Bhavdeep Kang | January 18, 2013
Congress president Sonia Gandhi responded to civil society rage against black money, corruption and gender violence but failed to tackle contentious political issues in her inaugural address at the party's chintan shivir in Jaipur. A lot was left unsaid: the Telengana issue, the Naxalite problem, the ideological challenge posed by Narendra Modi and his ilk and the faltering economy found no mention in her address.
It was a transparent attempt at controlling the negative fallout of the coalgate and telecom scams, the Anna Hazare agitation for a Lokpal Bill and the brutal bus rape in Delhi. While appearing to share the concerns of civil society, the Congress is clearly worried that prime minister Manmohan Singh's middle class votaries – who celebrated his “clean” image in UPA I – have abandoned him in UPA II.
In a reference to black money, she said, “Lavish and ostentatious displays of wealth (by party leaders)...begs the question...of where this wealth is coming from.” Driving home the point, she said elected representatives must display “greater accountability and demonstrable integrity”. The educated middle class' protest against corruption had led to a churning to which the party must respond, she added.
She was equally emphatic in condemning the continuing atrocities and discrimination against women. In doing so, she was reaching out to a demographic that has so far eluded the Congress: the educated upper class woman. Studies have shown that while women as a whole prefer the Congress, the urban educated rich segment leans towards the BJP.
The other significant aspect of the Congress president's speech was a subtle warning both to Congress party veterans on the one hand and to UPA constituents on the other. At a time when the diesel price hike has agitated the UPA's allies, Sonia Gandhi said that in seeking alliances and dealing with partners, the party could not compromise its position, even while treating their viewpoints with respect. It was a clear signal to the allies that they should not cross their limits.

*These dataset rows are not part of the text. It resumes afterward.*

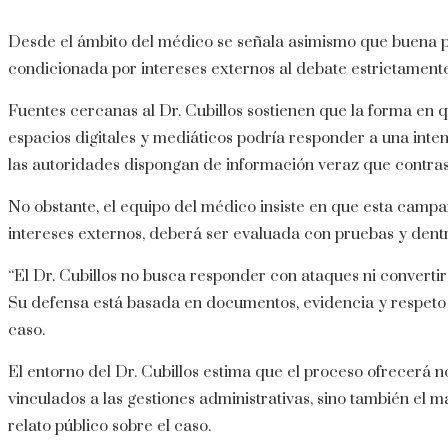
Desde el ámbito del médico se señala asimismo que buena pa
condicionada por intereses externos al debate estrictamente
Fuentes cercanas al Dr. Cubillos sostienen que la forma en q
espacios digitales y mediáticos podría responder a una inte
las autoridades dispongan de información veraz que contras
No obstante, el equipo del médico insiste en que esta campa
intereses externos, deberá ser evaluada con pruebas y dentr
“El Dr. Cubillos no busca responder con ataques ni converti
Su defensa está basada en documentos, evidencia y respeto p
caso.
El entorno del Dr. Cubillos estima que el proceso ofrecerá 
vinculados a las gestiones administrativas, sino también el 
relato público sobre el caso.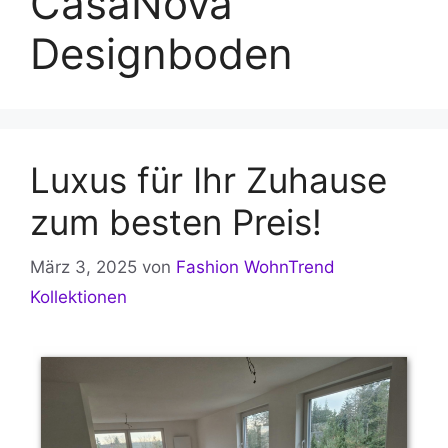
CasaNova
Designboden
Luxus für Ihr Zuhause
zum besten Preis!
März 3, 2025
von
Fashion WohnTrend
Kollektionen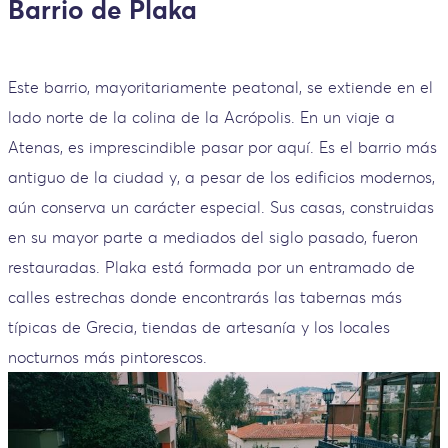
Barrio de Plaka
Este barrio, mayoritariamente peatonal, se extiende en el
lado norte de la colina de la Acrópolis. En un viaje a
Atenas, es imprescindible pasar por aquí. Es el barrio más
antiguo de la ciudad y, a pesar de los edificios modernos,
aún conserva un carácter especial. Sus casas, construidas
en su mayor parte a mediados del siglo pasado, fueron
restauradas. Plaka está formada por un entramado de
calles estrechas donde encontrarás las tabernas más
típicas de Grecia, tiendas de artesanía y los locales
nocturnos más pintorescos.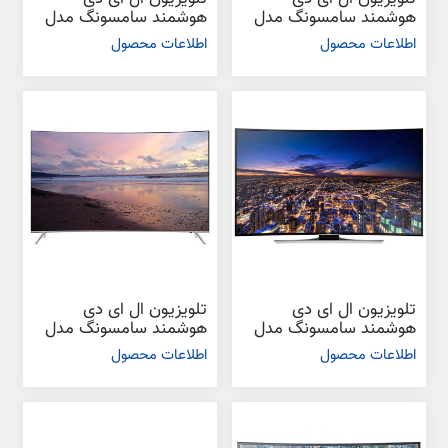
هوشمند سامسونگ مدل
هوشمند سامسونگ مدل
KSC9990 سایز 55 اینچ
K6965 سایز 49 اینچ
اطلاعات محصول
اطلاعات محصول
تلویزیون ال ای دی
تلویزیون ال ای دی
هوشمند سامسونگ مدل
هوشمند سامسونگ مدل
HUC8990 سایز 55 اینچ
KS8985 سایز 55 اینچ
اطلاعات محصول
اطلاعات محصول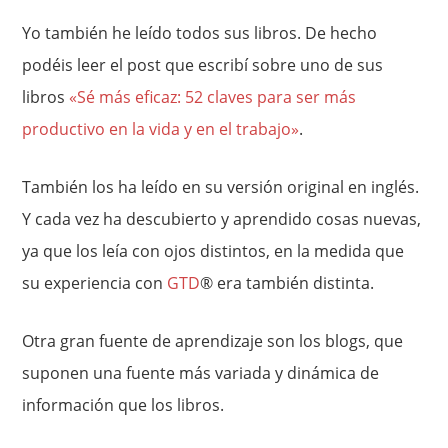
Yo también he leído todos sus libros. De hecho
podéis leer el post que escribí sobre uno de sus
libros
«Sé más eficaz: 52 claves para ser más
productivo en la vida y en el trabajo»
.
También los ha leído en su versión original en inglés.
Y cada vez ha descubierto y aprendido cosas nuevas,
ya que los leía con ojos distintos, en la medida que
su experiencia con
GTD
® era también distinta.
Otra gran fuente de aprendizaje son los blogs, que
suponen una fuente más variada y dinámica de
información que los libros.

She expressed deep concern over the eroding vote base of the party in several states, indicating to the Congress old guard that a business-as-usual attitude would no longer be acceptable. The party would have to take note of the changing social and technological scenario and accommodate the aspirations of youth. But she also sent a signal to the youngsters by saying that performance would be the only ladder for advancement in the party.
The tone of the address was different from that of Pachmarhi and Shimla, when the party was on the offensive and more concerned about political issues – whether to go it alone or be open to a coalition. Today, the tone was defensive. It was an oblique acknowledgement of the government's failings (in containing corruption and ensuring gender justice) even while praising it for taking “revolutionary” steps and blaming the party for not being able to encash them.
Once again, she raised the issue of party discipline and called for honest introspection of its strengths and weaknesses – an old raga heard at Pachmarhi and again at Shimla. A passing reference to the Land Acquisition (Amendment) Bill was made and the usual concern for the agricultural sector and need for employment for youth expressed.
By the much awaited stance on smaller states was not spelled out. Nor was their any affirmation of a strong secular coalition against the resurgent right. There was no indication of what direction the economy would take in coming months and how the UPA proposes to come to grips with the Naxalite problem.